(EXCERPTED RECORDS)

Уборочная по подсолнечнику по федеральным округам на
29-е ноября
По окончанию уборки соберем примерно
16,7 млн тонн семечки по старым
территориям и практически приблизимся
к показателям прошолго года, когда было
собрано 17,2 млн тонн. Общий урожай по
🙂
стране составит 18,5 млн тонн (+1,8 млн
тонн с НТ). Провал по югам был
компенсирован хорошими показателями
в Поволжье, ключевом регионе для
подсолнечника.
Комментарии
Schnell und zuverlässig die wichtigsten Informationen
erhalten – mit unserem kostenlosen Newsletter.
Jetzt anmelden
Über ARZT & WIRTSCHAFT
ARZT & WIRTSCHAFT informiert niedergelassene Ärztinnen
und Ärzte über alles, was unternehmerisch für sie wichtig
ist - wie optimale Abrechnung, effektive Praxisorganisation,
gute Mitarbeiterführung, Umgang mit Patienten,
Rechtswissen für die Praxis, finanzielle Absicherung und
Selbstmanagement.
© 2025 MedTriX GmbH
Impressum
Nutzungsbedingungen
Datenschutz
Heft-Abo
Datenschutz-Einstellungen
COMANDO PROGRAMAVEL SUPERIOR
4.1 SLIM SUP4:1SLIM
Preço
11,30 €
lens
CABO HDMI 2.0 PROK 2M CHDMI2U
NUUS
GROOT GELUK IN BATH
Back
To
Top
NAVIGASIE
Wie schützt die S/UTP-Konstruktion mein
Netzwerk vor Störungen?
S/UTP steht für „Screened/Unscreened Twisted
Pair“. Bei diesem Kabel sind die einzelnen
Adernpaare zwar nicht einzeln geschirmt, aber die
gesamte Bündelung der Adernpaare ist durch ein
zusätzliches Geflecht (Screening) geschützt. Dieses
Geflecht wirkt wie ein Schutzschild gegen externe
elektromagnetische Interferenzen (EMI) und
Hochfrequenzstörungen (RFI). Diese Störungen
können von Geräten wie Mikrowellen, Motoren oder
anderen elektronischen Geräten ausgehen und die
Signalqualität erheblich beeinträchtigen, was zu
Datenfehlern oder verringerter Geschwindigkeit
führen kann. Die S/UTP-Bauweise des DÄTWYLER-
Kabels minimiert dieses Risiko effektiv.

(EXERCISE DETAILS) Reproduce every line of the entries above word for word, keeping the original order, spelling and punctuation.

(WRITTEN REPLY)
Уборочная по подсолнечнику по федеральным округам на
29-е ноября
По окончанию уборки соберем примерно
16,7 млн тонн семечки по старым
территориям и практически приблизимся
к показателям прошолго года, когда было
собрано 17,2 млн тонн. Общий урожай по
🙂
стране составит 18,5 млн тонн (+1,8 млн
тонн с НТ). Провал по югам был
компенсирован хорошими показателями
в Поволжье, ключевом регионе для
подсолнечника.
Комментарии
Schnell und zuverlässig die wichtigsten Informationen
erhalten – mit unserem kostenlosen Newsletter.
Jetzt anmelden
Über ARZT & WIRTSCHAFT
ARZT & WIRTSCHAFT informiert niedergelassene Ärztinnen
und Ärzte über alles, was unternehmerisch für sie wichtig
ist - wie optimale Abrechnung, effektive Praxisorganisation,
gute Mitarbeiterführung, Umgang mit Patienten,
Rechtswissen für die Praxis, finanzielle Absicherung und
Selbstmanagement.
© 2025 MedTriX GmbH
Impressum
Nutzungsbedingungen
Datenschutz
Heft-Abo
Datenschutz-Einstellungen
COMANDO PROGRAMAVEL SUPERIOR
4.1 SLIM SUP4:1SLIM
Preço
11,30 €
lens
CABO HDMI 2.0 PROK 2M CHDMI2U
NUUS
GROOT GELUK IN BATH
Back
To
Top
NAVIGASIE
Wie schützt die S/UTP-Konstruktion mein
Netzwerk vor Störungen?
S/UTP steht für „Screened/Unscreened Twisted
Pair“. Bei diesem Kabel sind die einzelnen
Adernpaare zwar nicht einzeln geschirmt, aber die
gesamte Bündelung der Adernpaare ist durch ein
zusätzliches Geflecht (Screening) geschützt. Dieses
Geflecht wirkt wie ein Schutzschild gegen externe
elektromagnetische Interferenzen (EMI) und
Hochfrequenzstörungen (RFI). Diese Störungen
können von Geräten wie Mikrowellen, Motoren oder
anderen elektronischen Geräten ausgehen und die
Signalqualität erheblich beeinträchtigen, was zu
Datenfehlern oder verringerter Geschwindigkeit
führen kann. Die S/UTP-Bauweise des DÄTWYLER-
Kabels minimiert dieses Risiko effektiv.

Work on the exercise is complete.